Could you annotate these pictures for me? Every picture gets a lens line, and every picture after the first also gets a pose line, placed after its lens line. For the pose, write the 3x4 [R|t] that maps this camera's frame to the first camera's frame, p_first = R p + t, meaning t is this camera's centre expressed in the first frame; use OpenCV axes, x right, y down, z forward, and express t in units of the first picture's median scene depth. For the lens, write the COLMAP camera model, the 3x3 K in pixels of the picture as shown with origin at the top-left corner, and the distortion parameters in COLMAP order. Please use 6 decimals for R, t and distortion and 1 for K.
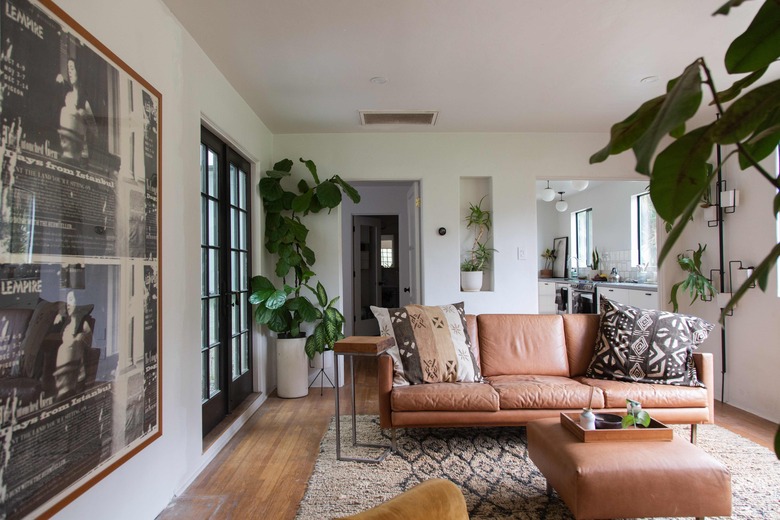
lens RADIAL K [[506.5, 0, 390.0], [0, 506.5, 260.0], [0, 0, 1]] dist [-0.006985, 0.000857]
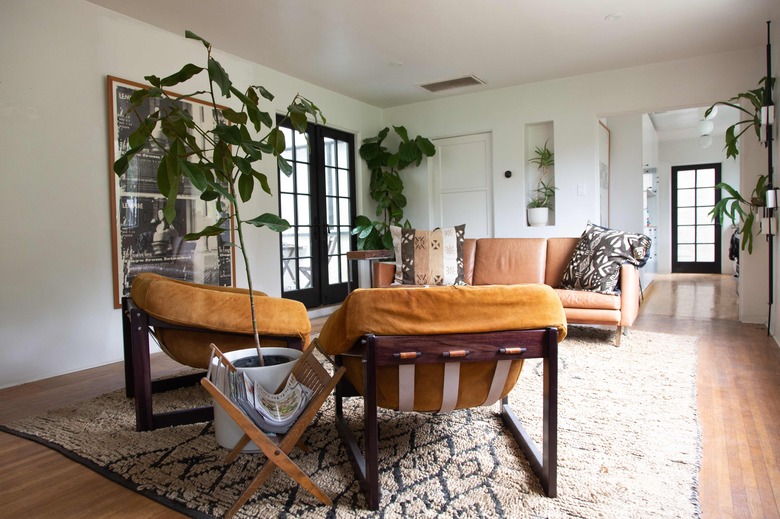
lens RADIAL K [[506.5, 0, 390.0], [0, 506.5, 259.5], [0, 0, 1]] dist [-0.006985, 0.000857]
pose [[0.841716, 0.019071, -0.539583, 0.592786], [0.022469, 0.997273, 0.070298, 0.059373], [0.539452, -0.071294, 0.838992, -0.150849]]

*Work request*. Print every line of the material above verbatim, leaving out the pictures.

*Answer space*.
Could you annotate these pictures for me? Every picture gets a lens line, and every picture after the first also gets a pose line, placed after its lens line. For the pose, write the 3x4 [R|t] that maps this camera's frame to the first camera's frame, p_first = R p + t, meaning t is this camera's centre expressed in the first frame; use OpenCV axes, x right, y down, z forward, and express t in units of the first picture's median scene depth. For the lens, write the COLMAP camera model, the 3x3 K in pixels of the picture as shown with origin at the top-left corner, and the distortion parameters in COLMAP order. Please use 6 decimals for R, t and distortion and 1 for K.
lens RADIAL K [[506.5, 0, 390.0], [0, 506.5, 260.0], [0, 0, 1]] dist [-0.006985, 0.000857]
lens RADIAL K [[506.5, 0, 390.0], [0, 506.5, 259.5], [0, 0, 1]] dist [-0.006985, 0.000857]
pose [[0.841716, 0.019071, -0.539583, 0.592786], [0.022469, 0.997273, 0.070298, 0.059373], [0.539452, -0.071294, 0.838992, -0.150849]]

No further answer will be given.